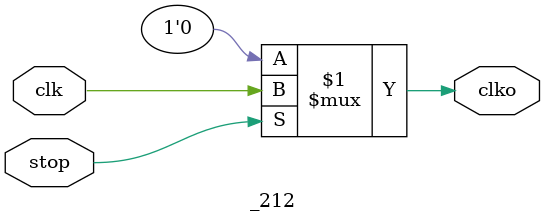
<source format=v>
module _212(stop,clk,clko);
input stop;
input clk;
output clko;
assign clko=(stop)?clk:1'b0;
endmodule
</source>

== Action item ==
Scan the material above for lines that contain the string "stop", and copy each such line.

== Output below ==
module _212(stop,clk,clko);
input stop;
assign clko=(stop)?clk:1'b0;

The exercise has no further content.